→ **Your objective**
Only those lines running from the line that contains "[225,126,647,570]" through the end of the material are to be written out, each exactly as shown.

→ **Material for this task**

*** Begin section ***

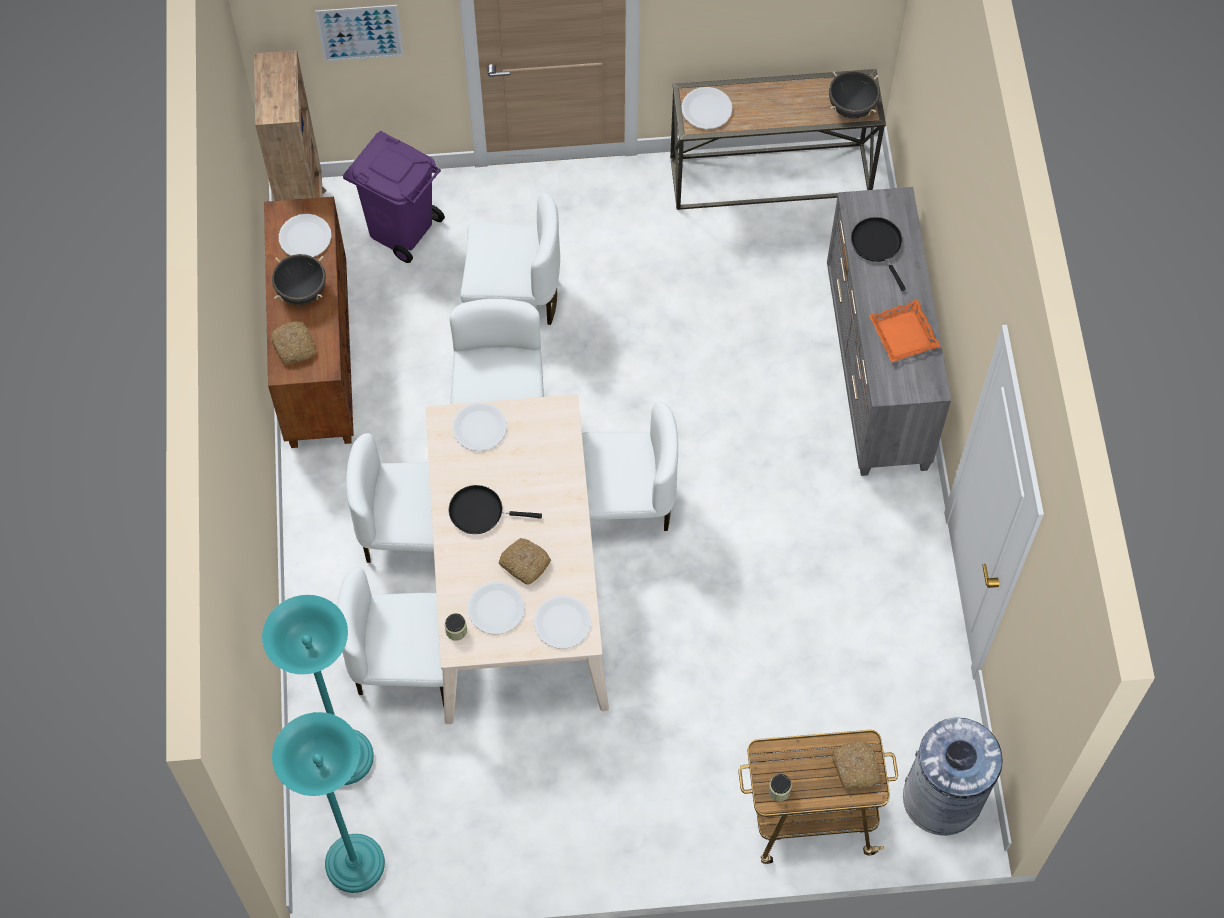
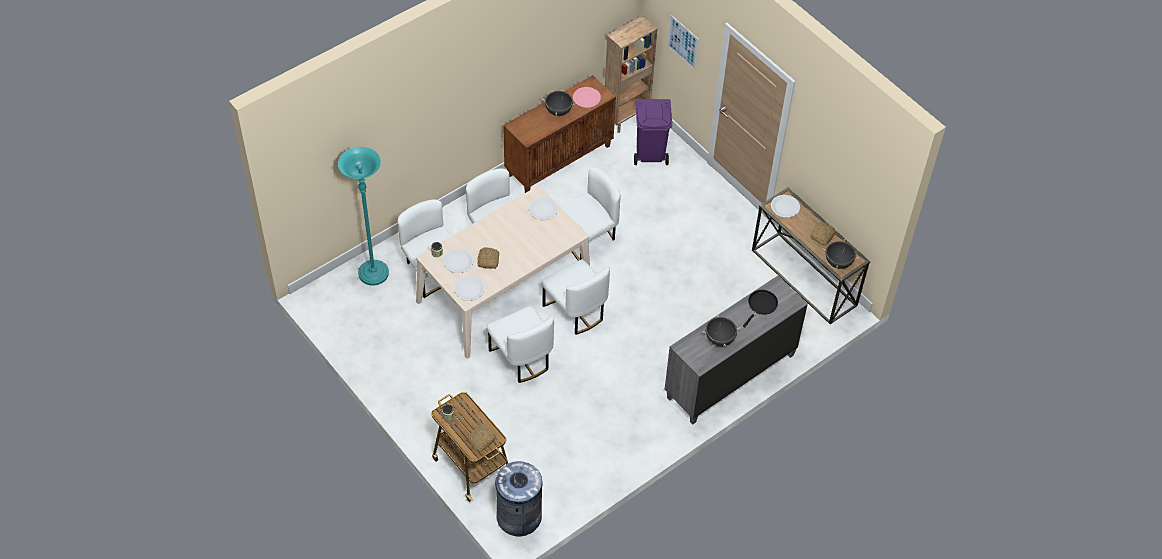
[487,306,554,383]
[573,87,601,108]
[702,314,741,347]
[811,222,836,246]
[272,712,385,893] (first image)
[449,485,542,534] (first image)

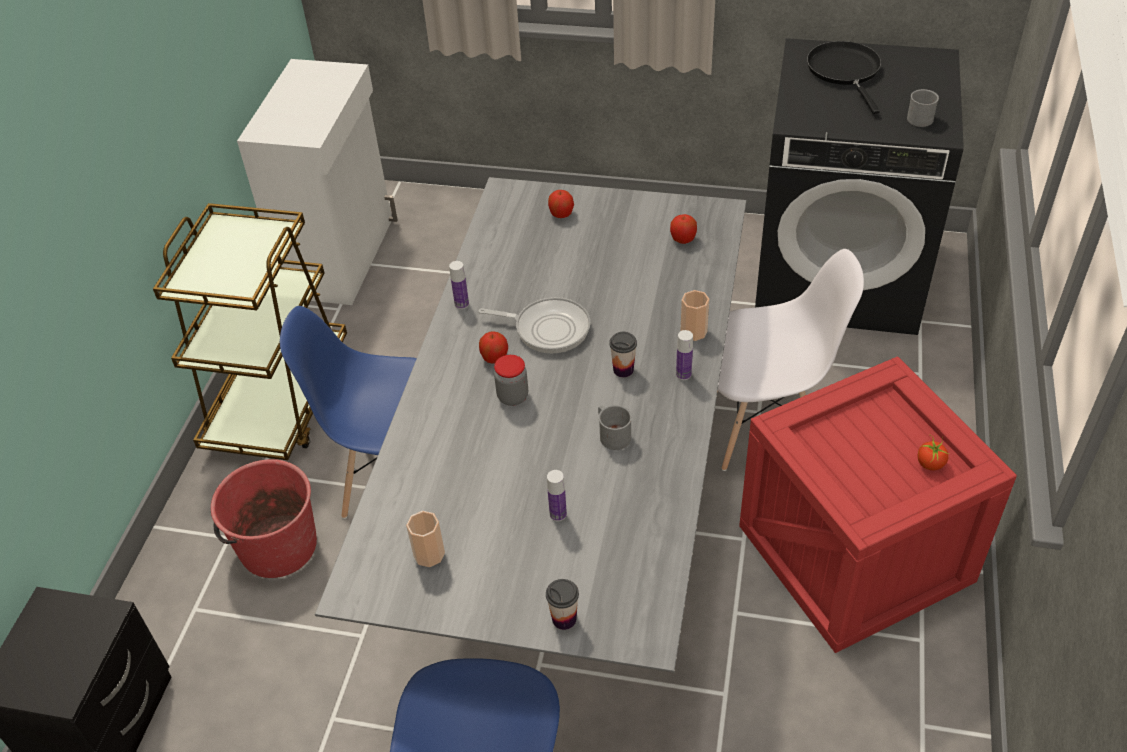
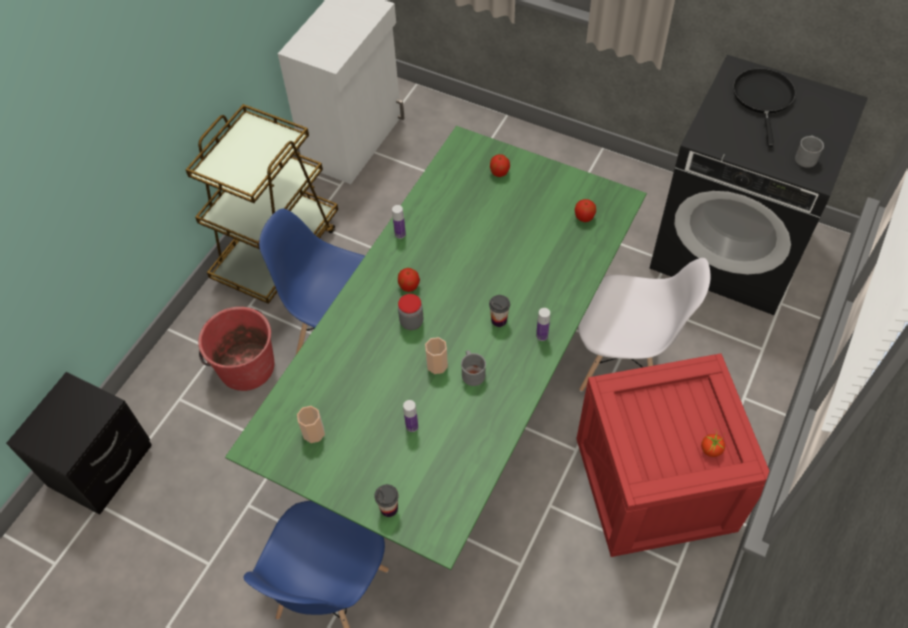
[225,126,647,570]
[425,337,448,374]
[479,297,590,353] (first image)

*** End section ***

→ **Exercise response**
[225,126,647,570]
[425,337,448,374]
[479,297,590,353] (first image)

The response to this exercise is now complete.